Monday, July 20, 2015

ulundu chutney / urid dhal chutney

This is again from a TV show and trust me they taste good only with shallots. simple and tasty chutney you could make it in no time.

Ingredients:
urid dhal - 1/8 cup
shallots - 10
tomato - 1
red chilly - 4
tamrind - small blue berry size
salt - to taste
Oil - 3 tea spoon
mustard - 1/2 tsp
urid dhal - 1/2 tsp
hing - little


Method:

Heat 2 tsp of oil in a pan and roast the urid dhal until until it slightly turns the color. ( Don't burn it ).

Now add in the shallots and  red chilly. saute for few minutes.


Add in the tomato and tamrind and saute for few minutes.

switch off and let it cool. Add the needed salt.

Now grind them using mixer.
Heat 1 tsp of oil in a pan and when it is hot add in mustard , urid dhal and hing.
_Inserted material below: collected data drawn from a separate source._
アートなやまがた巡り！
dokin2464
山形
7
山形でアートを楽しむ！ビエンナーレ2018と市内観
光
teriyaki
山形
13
Turn off the flame and add it on top of the ground chuteny.

serve with Dosa or Idli or any tiffin item of your choice!


 

Thursday, July 2, 2015

Rava idly

Recently i started loving hot steaming rava idly .  I wanted to try from scratch at home and belive me it was so soft and yummy.
once you make your own mix at home, you would love it and would never buy the store bought mix again.

Ingredients:
coarse Rava/sooji - 1 cup
Yogurt - 1/2 cup
water - 1/2 cup
salt to taste
Eno fruit salt - 3/4 tea spoon
mustart - 1/2 tsp
urid dhal - 1/2 tsp
channa dhal - 1/2 table spoon
ginger - 1 tsp chopped
green chilly - 1 finely chopped
oil - 2 tsp
ghee - 1 tsp
cashew - few broken


Method:

soak the channa dhal in water for atleast 20 to 30 minutes.

Heat oil and ghee in a pan, when it is hot add the mustard, once they splutter add urid dhal and drained channa dhal.

Quicly add in ginger,green chilly and cashewnut.

Add the sooji and roast for few minutes until the nice aroma comes out.
switch off and let it cool.

Just before making add the yougurt, water and salt to the sooji mixture.


Add the Eno fruit salt, you should see the bubbles appearing. Mix well.

Pour them to your idli moudls and steam the same way like making regular idlies.
I steamed for 7 to 8 minutes.

Serve hot with cutney or sambar of your choice!!

Notes:
If the mixture is too thick, idly won't be soft.
Usually yogurt and water are equal proportion. Increase or decrease them to make the batter look like regular idly batter.
Make the idly immediately after addign the ENO fruit salt.
you can add finely chopped vegetables of your choice to this batter.